First, Douthat complains that businesses in the United States have to “labor under one of the higher corporate tax rates in the developed West.” While the marginal tax rate in the United States is somewhat higher than the average, because of the extensive loopholes in the corporate tax, the effective tax rate in the United States is lower than the average for the OECD. There certainly is no general opposition among liberals to reform that would reduce the tax rate while offsetting the lower rates with fewer deductions.
He complains that in the liberal/progressive’s world, “the Social Security retirement age never budges, no matter how high average life expectancy climbs.” Mr. Douthat apparently has not heard that the Social Security retirement age is rising already.

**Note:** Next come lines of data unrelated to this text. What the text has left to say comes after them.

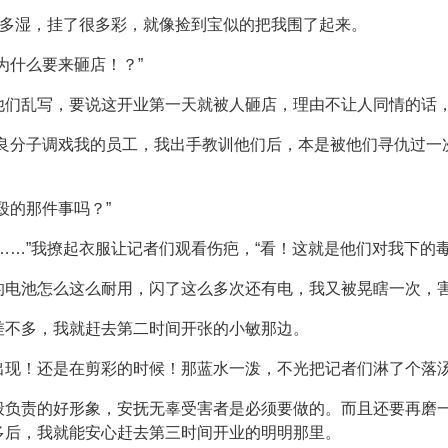
上有多湿，挂了很多彩，就像捡到宝似的把我围了起来。
为什么要来砸店！？”
他们乱写，要说这开业第一天就被人砸店，理由不让人同情的话
不良分子调戏我的员工，我出手教训他们后，本是被他们寻仇过一
殴的那件事吗？”
……”我撩起衣服让记者们观看伤疤，“看！这就是他们对我下的
的电池怎么这么耐用，闪了这么多次还有电，我又被晃瞎一次，
差不多，我就赶去第二时间开张的小敏那边。
出现！还是在剪彩的时候！那蓝水一泼，不光把记者们淋了个落
般负责的好形象，安抚无辜受害者是必须要做的。而且还要再磨
多后，我就能安心赶去第三时间开业的明明那里。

The age at which workers collect full benefits has already risen from 65 to 66. It will rise to 67 for workers who reach age 62 after 2022. Also, although life expectancy has been rising, this is mostly due to increases for workers in the top half of the income distribution. The increase in the retirement age already in law will eat up most of the increase in life expectancy over the last 40 years for workers in the bottom half of the wage distribution.
He also appears to believe that Social Security is a subsidy for middle class workers. This is not the case. Because of its progressive benefit structure, most middle income workers will get a real return of less than 2.0 percent on the money they paid in payroll taxes.
Douthat also complains about the government warping the health care marketplace. While this is true, the main distortions are not being primarily protected by liberals. Patent protection for prescription drugs cause them to be sold at prices that are several hundred percent above their competitive market price, however conservatives tend to be the biggest proponents of stronger patent protection. Increased international competition would also go far toward bringing our health care costs more in line with the rest of the world.
Douthat also compares the views of liberals in the United States unfavorably with Europe, noting that many European countries are cutting back on the generosity of their welfare states. Apparently Mr. Douthat didn’t know that their welfare states are currently far more generous than the welfare states in the United States. This means that the cutbacks will still in most cases leave the welfare states in these countries considerably more generous than in the United States. For example, the recent hotly contested law in France raised its early retirement age to 62 and its age for full benefits to 67, the levels already in law in the United States. And, French workers have seen a much more rapid increase in life expectancy than workers in the United States over the last four decades.
Finally, Douthat apparently is a Neanderthal protectionist who fears international competition. He argues that the United States could have higher tax rates and a more generous welfare state in the early post-war period because its competitors had been destroyed by the war. Actually, in economic theory, the United States benefits from having wealthy countries from whom it can buy goods and services more cheaply than they can be produced domestically. It is not clear why Douthat thinks that this is a problem.